As we all know by now, that does not mean no crimes were committed. Indeed, in his later discussion of obstruction of justice, Mueller tells us that he would not hesitate to say if that were so. Rather, what it means is that prosecutors did not believe they had admissible evidence that would meet the high burden of proof — beyond a reasonable doubt — that is required by our criminal justice system.

Mueller discusses some of the reasons evidence may have been hard to come by. Some witnesses declined to testify, invoking their Fifth Amendment privilege against self-incrimination. Some of the evidence that prosecutors were able to obtain was privileged and would be inadmissible in court. Other witnesses provided false or incomplete testimony; as Mueller states in the report, the President himself refused to answer any questions at all about obstruction of justice. Still others destroyed or encrypted relevant communications. And because “numerous witnesses and subjects lived abroad” the Special Counsel did not have ready access to them. “Accordingly,” Mueller wrote, “while this report embodies factual and legal determinations that the Office believes to be accurate and complete to the greatest extent possible, given these identified gaps, the Office cannot rule out the possibility that the unavailable information would shed additional light on (or cast in a new light) the events described in the report.”

What does that mean? Mueller is not the first prosecutor to uncover evidence that questionable or even criminal conduct took place, only to find himself without legally sufficient evidence to warrant charging wrong-doers. Sometimes, it ends there. In other cases, significant new evidence comes to light and an investigation is properly reopened. While a defendant who goes to trial and is acquitted cannot be retried by the same sovereign under the double jeopardy doctrine, there is no such rule for subjects involved in an inconclusive investigation, which Mueller clearly indicates this one was.

Is it likely anything new and sufficiently significant to warrant further investigation could develop here? Presumably, Mueller had the best shot, and he declined to pull the trigger. But former informal Trump advisor Roger Stone is awaiting trial, and according to the Mueller Report, there are some 12 related cases sent to other prosecutors for investigation. It’s possible a convicted defendant could decide to cooperate, or a treasure trove of documentary evidence could come to light during a search in a new case.

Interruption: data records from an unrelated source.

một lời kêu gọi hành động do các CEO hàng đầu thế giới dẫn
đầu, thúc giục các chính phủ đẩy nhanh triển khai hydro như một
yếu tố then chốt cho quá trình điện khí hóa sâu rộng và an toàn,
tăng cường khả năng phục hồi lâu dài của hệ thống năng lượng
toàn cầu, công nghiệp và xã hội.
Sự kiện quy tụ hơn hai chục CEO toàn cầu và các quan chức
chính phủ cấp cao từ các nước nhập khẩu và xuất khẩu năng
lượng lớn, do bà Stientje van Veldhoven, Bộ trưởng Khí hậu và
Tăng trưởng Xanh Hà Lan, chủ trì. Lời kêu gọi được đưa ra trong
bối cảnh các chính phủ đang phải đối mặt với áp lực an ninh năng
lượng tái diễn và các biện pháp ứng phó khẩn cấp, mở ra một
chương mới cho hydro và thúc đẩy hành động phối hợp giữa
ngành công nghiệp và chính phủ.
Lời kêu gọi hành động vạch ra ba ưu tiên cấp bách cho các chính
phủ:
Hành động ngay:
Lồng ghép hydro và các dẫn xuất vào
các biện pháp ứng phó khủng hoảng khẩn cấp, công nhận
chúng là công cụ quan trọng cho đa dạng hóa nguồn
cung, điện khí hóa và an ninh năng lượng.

No one wants to see this sad episode in our country’s history drag on, but the question of whether Americans conspired with the Russian government to influence a presidential election is far too critical to remain unanswered because information was concealed, destroyed or unavailable. There has been much discussion of Mueller providing Congress with a road map for investigation of obstruction of justice. But when it comes to coordination between the campaign and Russia’s government, Mueller seems to be suggesting the same thing: there is further work to be done. The conclusions in his report are prosecutors’ decisions, grounded in the stern requirements of the criminal law and the available evidence. But as Mueller noted, further evidence, whether it comes from investigation on the Hill or in ongoing federal and state criminal cases, could shed new light on our understanding of what took place. Attorney General William Barr may have exonerated the President, but Mueller didn’t.